Reputation: 1926
I am following Scott Gu's article to create a dynamic LINQ http://weblogs.asp.net/scottgu/archive/2008/01/07/dynamic-linq-part-1-using-the-linq-dynamic-query-library.aspx
He has given an example:
Expression<Func<Customer, bool>> e1 =
DynamicExpression.ParseLambda<Customer, bool>("City = \"London\"");
Expression<Func<Customer, bool>> e2 =
DynamicExpression.ParseLambda<Customer, bool>("Orders.Count >= 10");
IQueryable<Customer> query =
db.Customers.Where("@0(it) and @1(it)", e1, e2);
This works fine in my case. However I have unknown number of where clauses, which is decided at runtime.
Can anyone please tell me how to create a generic Where clause, such as
Where("@0(it) and @1(it) and... @n(it)", e1, e2, ... en);
Thanks
Upvotes: 7
Views: 18878
Reputation: 5585
I have created a nuget package called DynamicFilter.Sql
to achieve exactly this. For my requirement, I wanted to generate LINQ expression trees from sql syntax.
Here is how you would use it in your case.
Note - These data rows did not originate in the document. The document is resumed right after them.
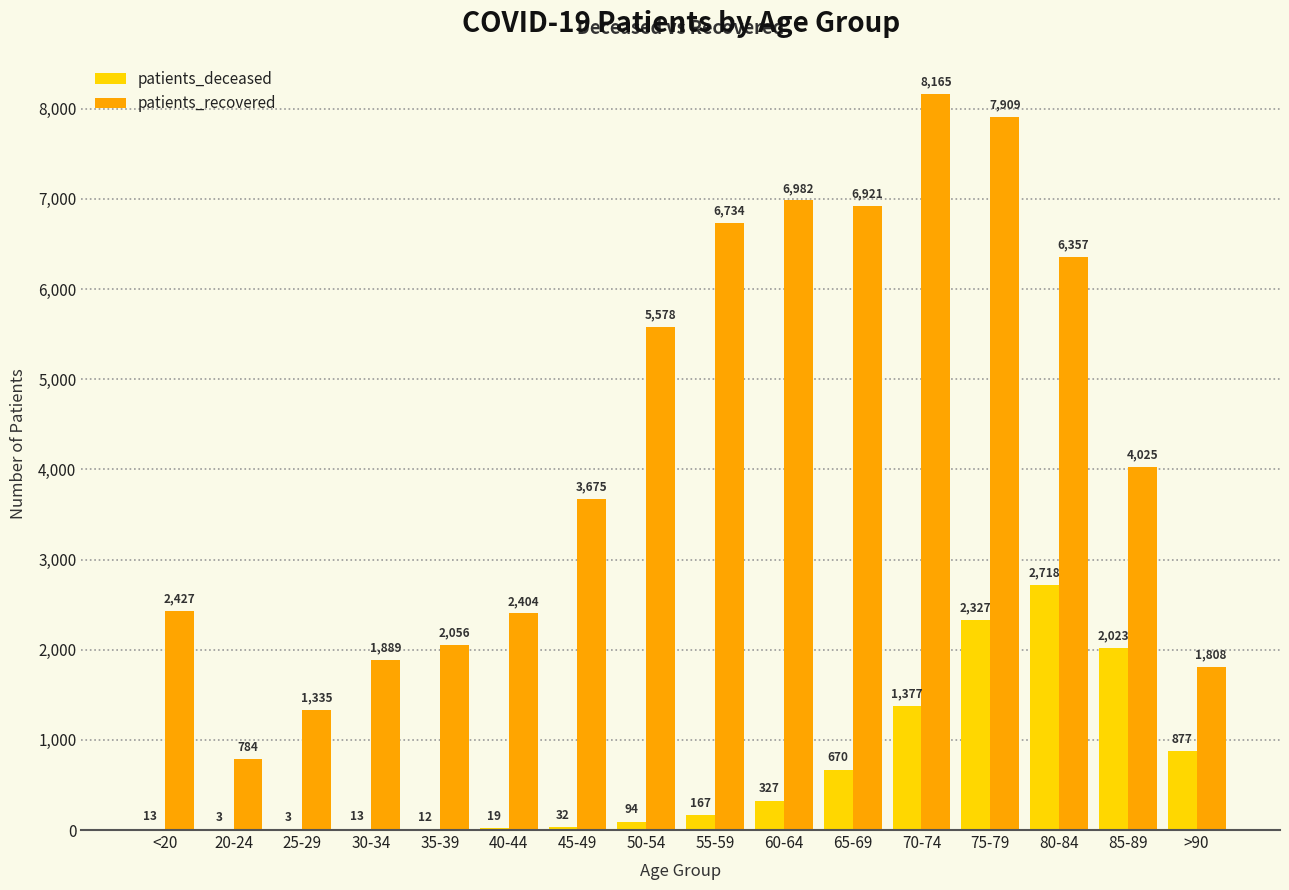

What is the sum of the patients_deceased values at 80-84 and 30-34?

2731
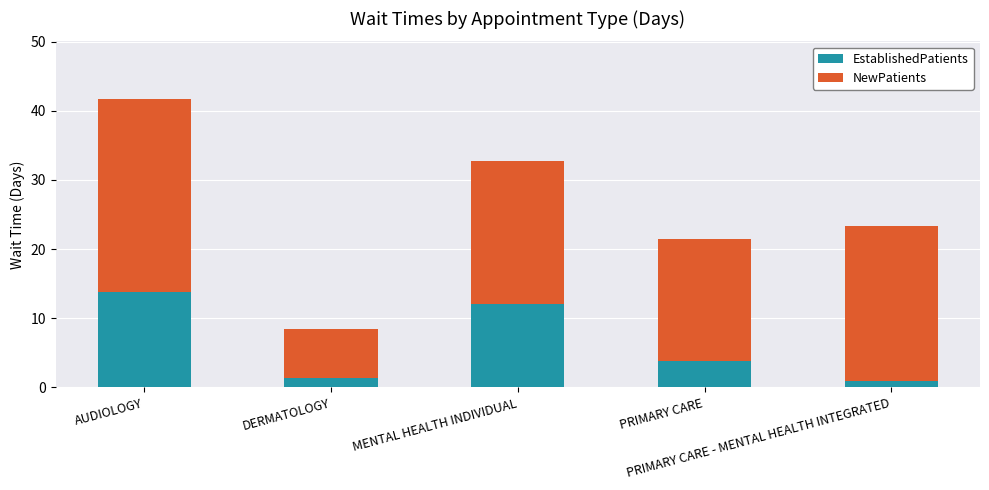

What is the average value of the EstablishedPatients series?

6.4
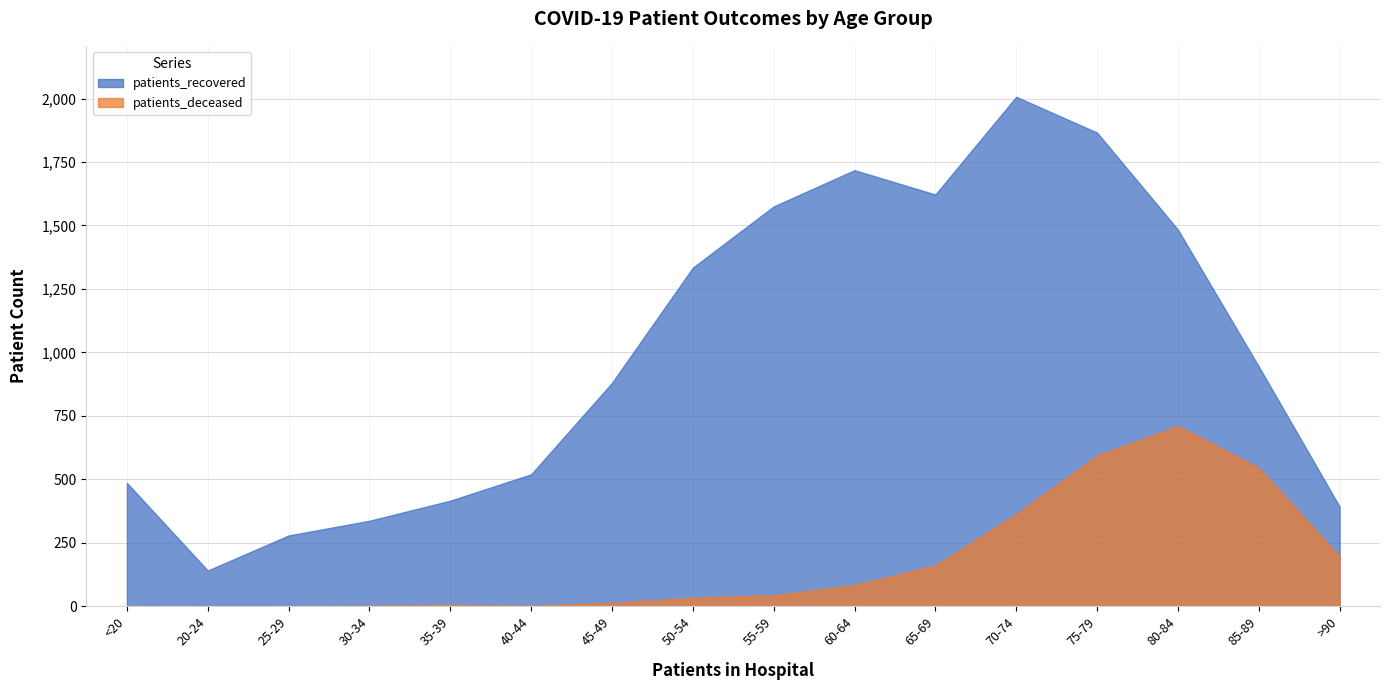

At which label is patients_recovered closest to 1074?

85-89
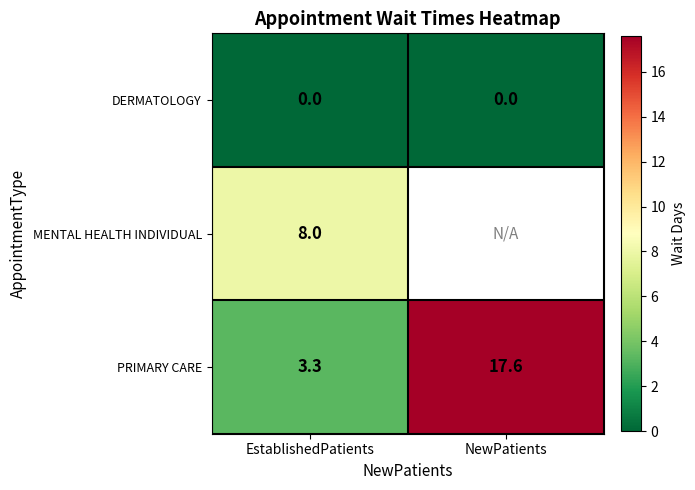

Which category has the highest value across all series?

NewPatients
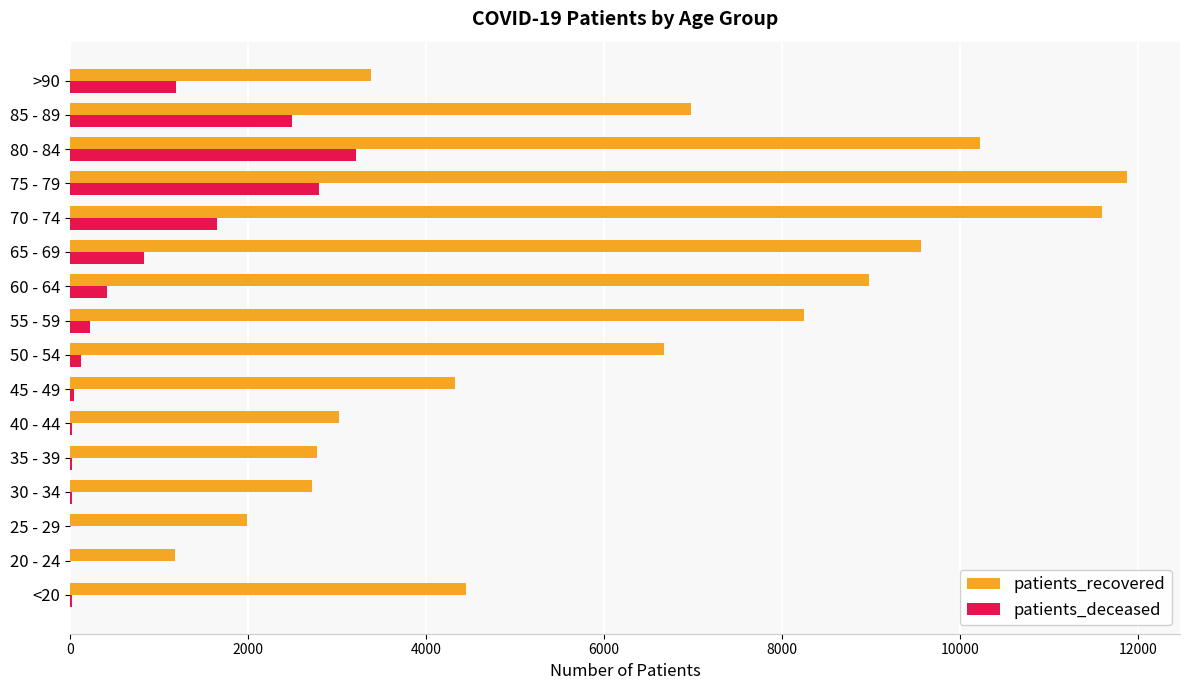

Which series has the largest total across all categories?

patients_recovered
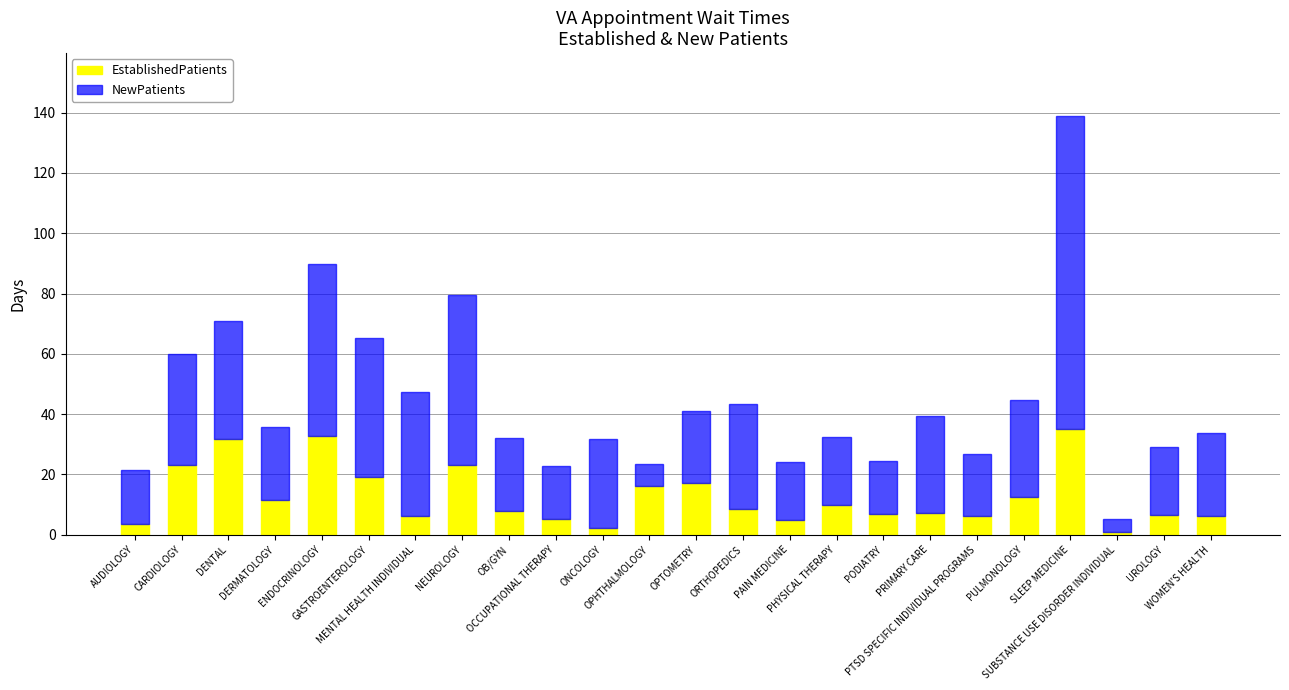

What is the average value of the EstablishedPatients series?

12.7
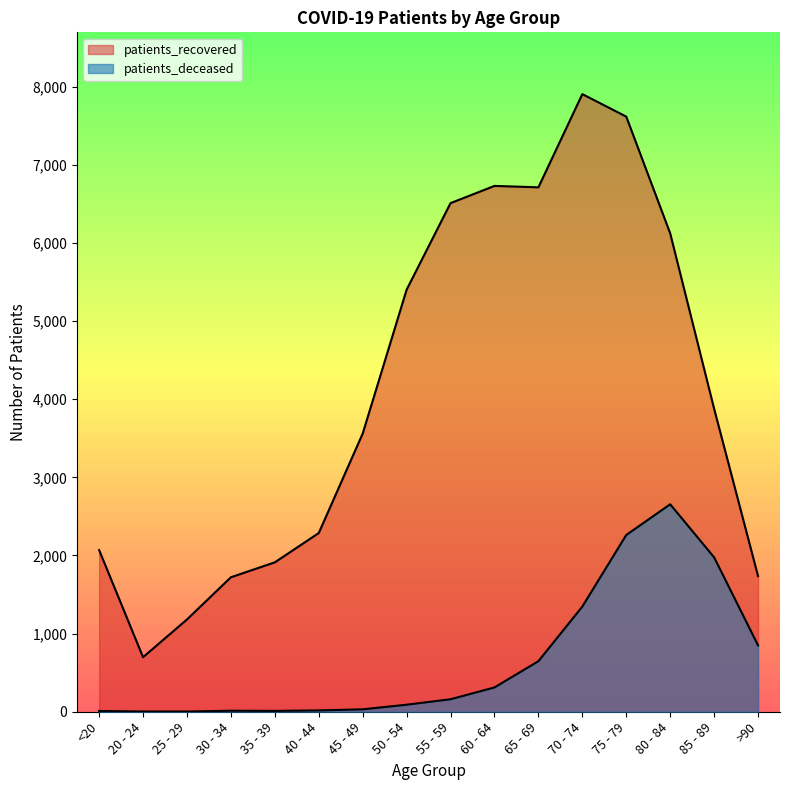

Reading right to left, transcribe all the data shown in this chart.

patients_deceased: >90=850	85 - 89=1976	80 - 84=2655	75 - 79=2262	70 - 74=1346	65 - 69=647	60 - 64=311	55 - 59=160	50 - 54=90	45 - 49=31	40 - 44=17	35 - 39=11	30 - 34=13	25 - 29=3	20 - 24=3	<20=10
patients_recovered: >90=1736	85 - 89=3878	80 - 84=6122	75 - 79=7616	70 - 74=7904	65 - 69=6711	60 - 64=6729	55 - 59=6509	50 - 54=5401	45 - 49=3560	40 - 44=2287	35 - 39=1912	30 - 34=1721	25 - 29=1181	20 - 24=698	<20=2069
var filter = FilterExpression.Compile<Customer>("City = 'London' and OrderCount >= 10");
//Filter a collection
var filteredCustomers = customers.Where(filter);
The package can generate code for complex logical/boolean operations and
support sql style filtering including like
, not like
, in
, not in
, is null
, is not null
etc.
The package is open source and available on github, in case you would like to check the internals.
Upvotes: 0
Reputation: 48314
You can attach additional operators on the query
object:
query = db.Customers.Where( ... );
query = query.Where( ... );
query = query.Where( ... );
This way you can attach clauses dynamically and you are independent on their count.